* Goal of the exercise
Reproduce the text of every record below, swapping "Janome" for "Brother" and leaving everything else unchanged. Omit the pictures from your answer.

Saved entries
* * * *

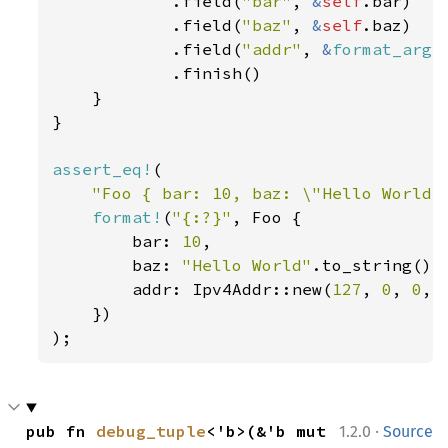
            .field(
"bar"
, 
&
self
.bar)

            .field(
"baz"
, 
&
self
.baz)

            .field(
"addr"
, 
&
format_args
            .finish()

    }

}

assert_eq!
(

"Foo { bar: 10, baz: \"Hello World\
format!
(
"{:?}"
, Foo {

        bar: 
10
,

        baz: 
"Hello World"
.to_string(),

        addr: Ipv4Addr::new(
127
, 
0
, 
0
, 
    })

);
·
pub fn 
debug_tuple
<'b>(&'b mut 
1.2.0
Source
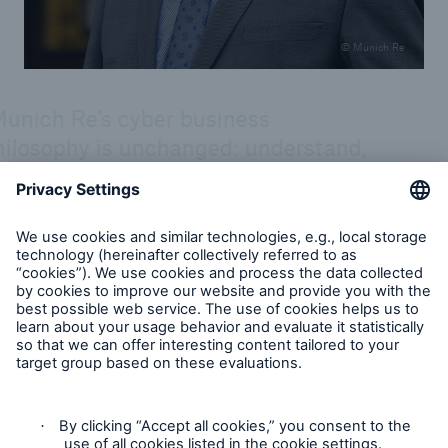
© Munich Re
unich Re’s cyber business
hilosophy is unchanged: understand,
ssess, quantify and make cyber risks
surable. Yet the lion’s share of cyber
sks is still uninsured, even though
ey are insurable. As our Cyber Risk
nd Insurance Survey 2026 shows,
arly 9 out of 10 C-level respondents
n’t feel their company is adequately
otected against attacks, which I take
 a call for insurers to step up their
forts. Cyber insurance is relevant,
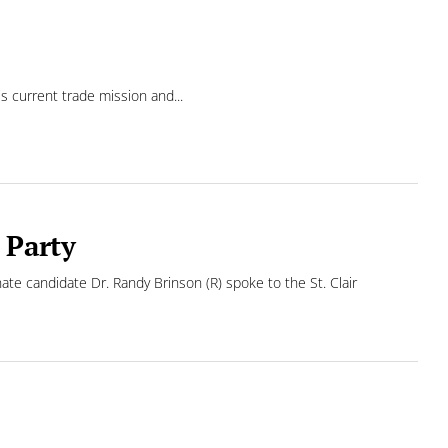
 current trade mission and...
 Party
te candidate Dr. Randy Brinson (R) spoke to the St. Clair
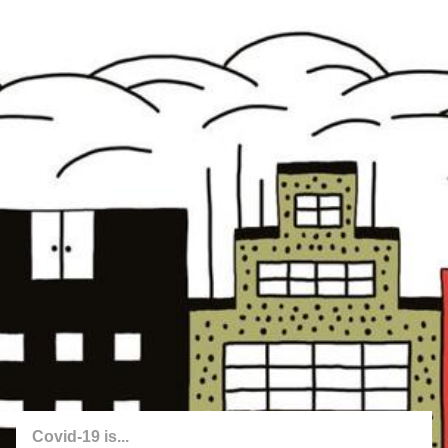
back
twitter.com/covid_chance
Jakub Valenta
2020
Covid-19 is...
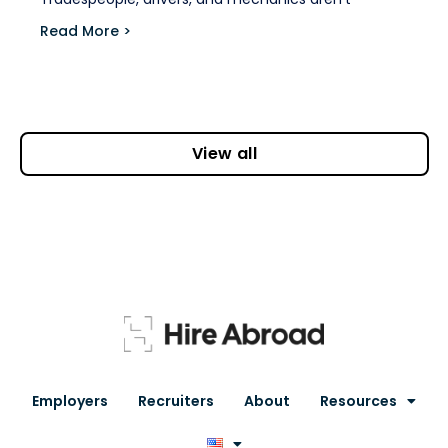
Read More >
View all
Employers
Recruiters
About
Resources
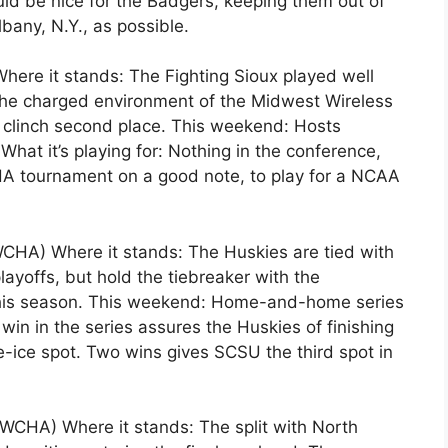
uld be nice for the Badgers, keeping them out of
bany, N.Y., as possible.
ere it stands: The Fighting Sioux played well
the charged environment of the Midwest Wireless
o clinch second place. This weekend: Hosts
What it’s playing for: Nothing in the conference,
CHA tournament on a good note, to play for a NCAA
 WCHA) Where it stands: The Huskies are tied with
layoffs, but hold the tiebreaker with the
his season. This weekend: Home-and-home series
 win in the series assures the Huskies of finishing
-ice spot. Two wins gives SCSU the third spot in
 WCHA) Where it stands: The split with North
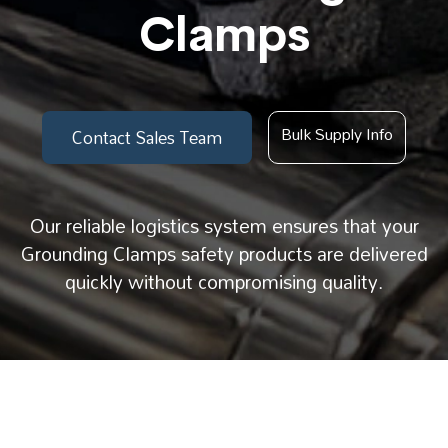
Clamps
Bulk Supply Info
Contact Sales Team
Our reliable logistics system ensures that your
Grounding Clamps safety products are delivered
quickly without compromising quality.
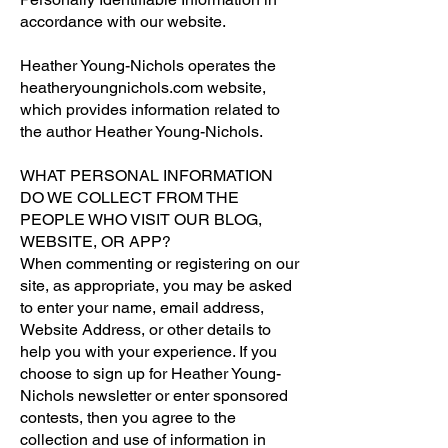
accordance with our website.
Heather Young-Nichols operates the
heatheryoungnichols.com website,
which provides information related to
the author Heather Young-Nichols.
WHAT PERSONAL INFORMATION
DO WE COLLECT FROM THE
PEOPLE WHO VISIT OUR BLOG,
WEBSITE, OR APP?
When commenting or registering on our
site, as appropriate, you may be asked
to enter your name, email address,
Website Address, or other details to
help you with your experience. If you
choose to sign up for Heather Young-
Nichols newsletter or enter sponsored
contests, then you agree to the
collection and use of information in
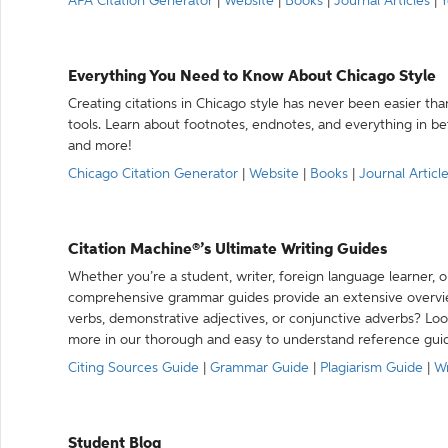
APA Citation Generator
|
Website
|
Books
|
Journal Articles
|
Y
Everything You Need to Know About Chicago Style
Creating citations in Chicago style has never been easier th
tools. Learn about footnotes, endnotes, and everything in betw
and more!
Chicago Citation Generator
|
Website
|
Books
|
Journal Articl
Citation Machine®’s Ultimate Writing Guides
Whether you’re a student, writer, foreign language learner, o
comprehensive grammar guides provide an extensive overvie
verbs, demonstrative adjectives, or conjunctive adverbs? L
more in our thorough and easy to understand reference gui
Citing Sources Guide
|
Grammar Guide
|
Plagiarism Guide
|
Wr
Student Blog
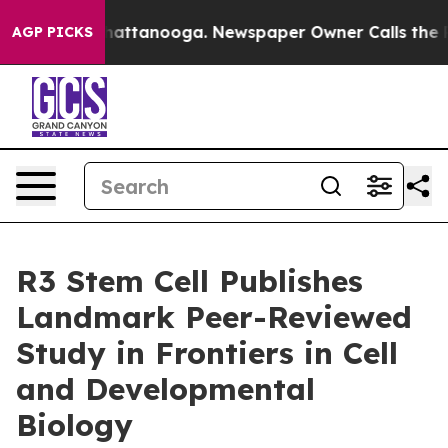
s in Chattanooga. Newspaper Owner Calls the People A
AGP PICKS
R3 Stem Cell Publishes
Landmark Peer-Reviewed
Study in Frontiers in Cell
and Developmental
Biology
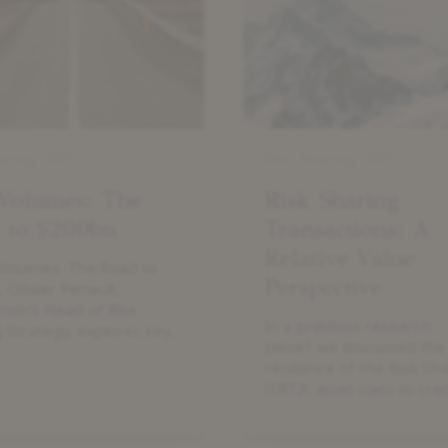
Transactions:
A
Relative
Value
Perspective
aring (SRT)
Risk Sharing (SRT)
Volumes: The
Risk Sharing
 to $200bn
Transactions: A
Relative Value
Volumes: The Road to
Perspective
 Olivier Renault,
ton’s Head of Risk
In a previous research
 Strategy, explores key
piece1 we discussed the
 behind the market’s
resilience of the Risk Sh
on and its path to a
(SRT2) asset class to cred
al $200 billion milestone.
stress. The majority of
investors we speak to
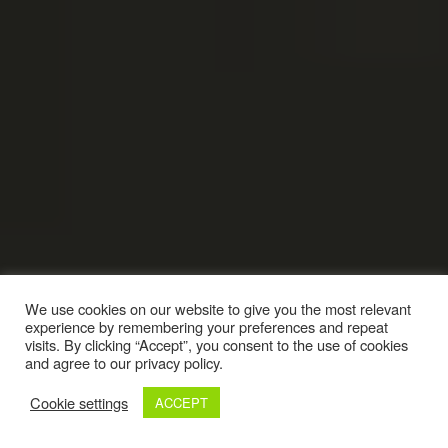
We use cookies on our website to give you the most relevant
experience by remembering your preferences and repeat
visits. By clicking “Accept”, you consent to the use of cookies
and agree to our privacy policy.
Cookie settings
ACCEPT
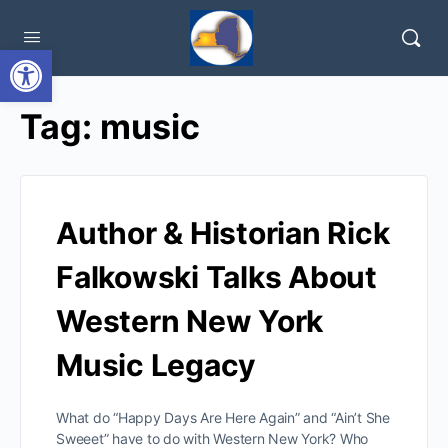
Open toolbar
Tag:
music
Author & Historian Rick
Falkowski Talks About
Western New York
Music Legacy
What do “Happy Days Are Here Again” and “Ain’t She
Sweeet” have to do with Western New York? Who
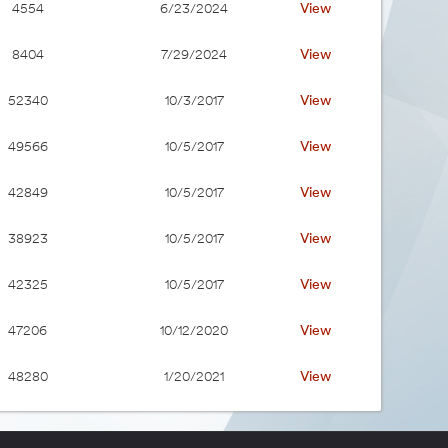
View
4554
6/23/2024
View
8404
7/29/2024
View
52340
10/3/2017
View
49566
10/5/2017
View
42849
10/5/2017
View
38923
10/5/2017
View
42325
10/5/2017
View
47206
10/12/2020
View
48280
1/20/2021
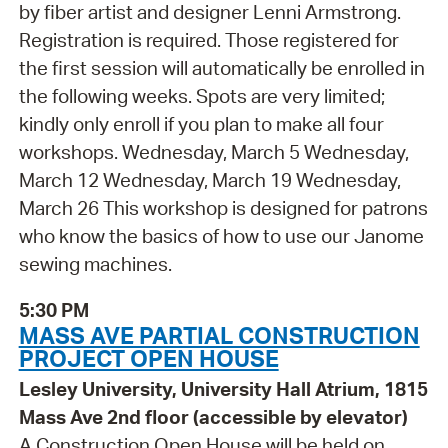
by fiber artist and designer Lenni Armstrong.
Registration is required. Those registered for
the first session will automatically be enrolled in
the following weeks. Spots are very limited;
kindly only enroll if you plan to make all four
workshops. Wednesday, March 5 Wednesday,
March 12 Wednesday, March 19 Wednesday,
March 26 This workshop is designed for patrons
who know the basics of how to use our Janome
sewing machines.
5:30 PM
MASS AVE PARTIAL CONSTRUCTION
PROJECT OPEN HOUSE
Lesley University, University Hall Atrium, 1815
Mass Ave 2nd floor (accessible by elevator)
A Construction Open House will be held on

* * * *

* Solution for this problem
            .field(
"bar"
, 
&
self
.bar)

            .field(
"baz"
, 
&
self
.baz)

            .field(
"addr"
, 
&
format_args
            .finish()

    }

}

assert_eq!
(

"Foo { bar: 10, baz: \"Hello World\
format!
(
"{:?}"
, Foo {

        bar: 
10
,

        baz: 
"Hello World"
.to_string(),

        addr: Ipv4Addr::new(
127
, 
0
, 
0
, 
    })

);
·
pub fn 
debug_tuple
<'b>(&'b mut 
1.2.0
Source
© Munich Re
unich Re’s cyber business
hilosophy is unchanged: understand,
ssess, quantify and make cyber risks
surable. Yet the lion’s share of cyber
sks is still uninsured, even though
ey are insurable. As our Cyber Risk
nd Insurance Survey 2026 shows,
arly 9 out of 10 C-level respondents
n’t feel their company is adequately
otected against attacks, which I take
 a call for insurers to step up their
forts. Cyber insurance is relevant,
 current trade mission and...
 Party
te candidate Dr. Randy Brinson (R) spoke to the St. Clair
back
twitter.com/covid_chance
Jakub Valenta
2020
Covid-19 is...
Read More >
View all
Employers
Recruiters
About
Resources
uld be nice for the Badgers, keeping them out of
bany, N.Y., as possible.
ere it stands: The Fighting Sioux played well
the charged environment of the Midwest Wireless
o clinch second place. This weekend: Hosts
What it’s playing for: Nothing in the conference,
CHA tournament on a good note, to play for a NCAA
 WCHA) Where it stands: The Huskies are tied with
layoffs, but hold the tiebreaker with the
his season. This weekend: Home-and-home series
 win in the series assures the Huskies of finishing
-ice spot. Two wins gives SCSU the third spot in
 WCHA) Where it stands: The split with North
Clamps
Bulk Supply Info
Contact Sales Team
Our reliable logistics system ensures that your
Grounding Clamps safety products are delivered
quickly without compromising quality.
accordance with our website.
Heather Young-Nichols operates the
heatheryoungnichols.com website,
which provides information related to
the author Heather Young-Nichols.
WHAT PERSONAL INFORMATION
DO WE COLLECT FROM THE
PEOPLE WHO VISIT OUR BLOG,
WEBSITE, OR APP?
When commenting or registering on our
site, as appropriate, you may be asked
to enter your name, email address,
Website Address, or other details to
help you with your experience. If you
choose to sign up for Heather Young-
Nichols newsletter or enter sponsored
contests, then you agree to the
collection and use of information in
APA Citation Generator
|
Website
|
Books
|
Journal Articles
|
Y
Everything You Need to Know About Chicago Style
Creating citations in Chicago style has never been easier th
tools. Learn about footnotes, endnotes, and everything in betw
and more!
Chicago Citation Generator
|
Website
|
Books
|
Journal Articl
Citation Machine®’s Ultimate Writing Guides
Whether you’re a student, writer, foreign language learner, o
comprehensive grammar guides provide an extensive overvie
verbs, demonstrative adjectives, or conjunctive adverbs? L
more in our thorough and easy to understand reference gui
Citing Sources Guide
|
Grammar Guide
|
Plagiarism Guide
|
Wr
Student Blog
s in Chattanooga. Newspaper Owner Calls the People A
AGP PICKS
R3 Stem Cell Publishes
Landmark Peer-Reviewed
Study in Frontiers in Cell
and Developmental
Biology
Transactions:
A
Relative
Value
Perspective
aring (SRT)
Risk Sharing (SRT)
Volumes: The
Risk Sharing
 to $200bn
Transactions: A
Relative Value
Volumes: The Road to
Perspective
 Olivier Renault,
ton’s Head of Risk
In a previous research
 Strategy, explores key
piece1 we discussed the
 behind the market’s
resilience of the Risk Sh
on and its path to a
(SRT2) asset class to cred
al $200 billion milestone.
stress. The majority of
investors we speak to
We use cookies on our website to give you the most relevant
experience by remembering your preferences and repeat
visits. By clicking “Accept”, you consent to the use of cookies
and agree to our privacy policy.
Cookie settings
ACCEPT
Open toolbar
Tag:
music
Author & Historian Rick
Falkowski Talks About
Western New York
Music Legacy
What do “Happy Days Are Here Again” and “Ain’t She
Sweeet” have to do with Western New York? Who
View
4554
6/23/2024
View
8404
7/29/2024
View
52340
10/3/2017
View
49566
10/5/2017
View
42849
10/5/2017
View
38923
10/5/2017
View
42325
10/5/2017
View
47206
10/12/2020
View
48280
1/20/2021
by fiber artist and designer Lenni Armstrong.
Registration is required. Those registered for
the first session will automatically be enrolled in
the following weeks. Spots are very limited;
kindly only enroll if you plan to make all four
workshops. Wednesday, March 5 Wednesday,
March 12 Wednesday, March 19 Wednesday,
March 26 This workshop is designed for patrons
who know the basics of how to use our Brother
sewing machines.
5:30 PM
MASS AVE PARTIAL CONSTRUCTION
PROJECT OPEN HOUSE
Lesley University, University Hall Atrium, 1815
Mass Ave 2nd floor (accessible by elevator)
A Construction Open House will be held on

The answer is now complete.